__Available data__
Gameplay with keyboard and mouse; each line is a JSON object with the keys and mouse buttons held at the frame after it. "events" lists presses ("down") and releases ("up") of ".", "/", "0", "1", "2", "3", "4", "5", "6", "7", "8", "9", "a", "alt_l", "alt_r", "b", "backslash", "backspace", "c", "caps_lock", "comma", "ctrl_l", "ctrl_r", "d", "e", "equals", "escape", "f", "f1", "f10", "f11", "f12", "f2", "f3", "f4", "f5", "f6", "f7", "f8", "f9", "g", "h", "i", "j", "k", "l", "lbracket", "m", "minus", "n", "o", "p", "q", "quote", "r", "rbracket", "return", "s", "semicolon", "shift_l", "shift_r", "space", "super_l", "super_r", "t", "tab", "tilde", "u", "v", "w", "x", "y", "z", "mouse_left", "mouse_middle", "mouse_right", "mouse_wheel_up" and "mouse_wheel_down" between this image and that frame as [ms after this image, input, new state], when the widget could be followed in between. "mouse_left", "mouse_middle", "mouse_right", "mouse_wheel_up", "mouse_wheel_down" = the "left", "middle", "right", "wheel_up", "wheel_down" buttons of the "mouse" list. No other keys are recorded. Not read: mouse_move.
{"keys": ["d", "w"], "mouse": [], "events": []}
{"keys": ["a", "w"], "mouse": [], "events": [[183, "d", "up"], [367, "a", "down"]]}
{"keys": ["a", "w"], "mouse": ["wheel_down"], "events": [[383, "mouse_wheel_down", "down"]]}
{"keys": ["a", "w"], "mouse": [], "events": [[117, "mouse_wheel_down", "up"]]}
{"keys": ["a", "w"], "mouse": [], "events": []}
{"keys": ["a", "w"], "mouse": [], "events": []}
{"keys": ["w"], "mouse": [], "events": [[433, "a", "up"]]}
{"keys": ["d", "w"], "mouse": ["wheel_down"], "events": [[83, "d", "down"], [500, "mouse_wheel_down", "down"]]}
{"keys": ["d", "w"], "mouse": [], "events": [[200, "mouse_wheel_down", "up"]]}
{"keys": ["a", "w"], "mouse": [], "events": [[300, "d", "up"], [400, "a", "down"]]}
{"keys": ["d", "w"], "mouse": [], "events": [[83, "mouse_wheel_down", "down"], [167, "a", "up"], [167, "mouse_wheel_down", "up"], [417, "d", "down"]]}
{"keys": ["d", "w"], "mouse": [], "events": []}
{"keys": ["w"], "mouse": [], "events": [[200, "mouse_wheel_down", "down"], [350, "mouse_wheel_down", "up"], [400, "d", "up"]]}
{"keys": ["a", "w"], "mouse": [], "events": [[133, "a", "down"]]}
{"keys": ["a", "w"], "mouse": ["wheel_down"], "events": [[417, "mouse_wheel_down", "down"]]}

__Task details__
Each entry above is to be copied out exactly as written.

__Result of this task__
Gameplay with keyboard and mouse; each line is a JSON object with the keys and mouse buttons held at the frame after it. "events" lists presses ("down") and releases ("up") of ".", "/", "0", "1", "2", "3", "4", "5", "6", "7", "8", "9", "a", "alt_l", "alt_r", "b", "backslash", "backspace", "c", "caps_lock", "comma", "ctrl_l", "ctrl_r", "d", "e", "equals", "escape", "f", "f1", "f10", "f11", "f12", "f2", "f3", "f4", "f5", "f6", "f7", "f8", "f9", "g", "h", "i", "j", "k", "l", "lbracket", "m", "minus", "n", "o", "p", "q", "quote", "r", "rbracket", "return", "s", "semicolon", "shift_l", "shift_r", "space", "super_l", "super_r", "t", "tab", "tilde", "u", "v", "w", "x", "y", "z", "mouse_left", "mouse_middle", "mouse_right", "mouse_wheel_up" and "mouse_wheel_down" between this image and that frame as [ms after this image, input, new state], when the widget could be followed in between. "mouse_left", "mouse_middle", "mouse_right", "mouse_wheel_up", "mouse_wheel_down" = the "left", "middle", "right", "wheel_up", "wheel_down" buttons of the "mouse" list. No other keys are recorded. Not read: mouse_move.
{"keys": ["d", "w"], "mouse": [], "events": []}
{"keys": ["a", "w"], "mouse": [], "events": [[183, "d", "up"], [367, "a", "down"]]}
{"keys": ["a", "w"], "mouse": ["wheel_down"], "events": [[383, "mouse_wheel_down", "down"]]}
{"keys": ["a", "w"], "mouse": [], "events": [[117, "mouse_wheel_down", "up"]]}
{"keys": ["a", "w"], "mouse": [], "events": []}
{"keys": ["a", "w"], "mouse": [], "events": []}
{"keys": ["w"], "mouse": [], "events": [[433, "a", "up"]]}
{"keys": ["d", "w"], "mouse": ["wheel_down"], "events": [[83, "d", "down"], [500, "mouse_wheel_down", "down"]]}
{"keys": ["d", "w"], "mouse": [], "events": [[200, "mouse_wheel_down", "up"]]}
{"keys": ["a", "w"], "mouse": [], "events": [[300, "d", "up"], [400, "a", "down"]]}
{"keys": ["d", "w"], "mouse": [], "events": [[83, "mouse_wheel_down", "down"], [167, "a", "up"], [167, "mouse_wheel_down", "up"], [417, "d", "down"]]}
{"keys": ["d", "w"], "mouse": [], "events": []}
{"keys": ["w"], "mouse": [], "events": [[200, "mouse_wheel_down", "down"], [350, "mouse_wheel_down", "up"], [400, "d", "up"]]}
{"keys": ["a", "w"], "mouse": [], "events": [[133, "a", "down"]]}
{"keys": ["a", "w"], "mouse": ["wheel_down"], "events": [[417, "mouse_wheel_down", "down"]]}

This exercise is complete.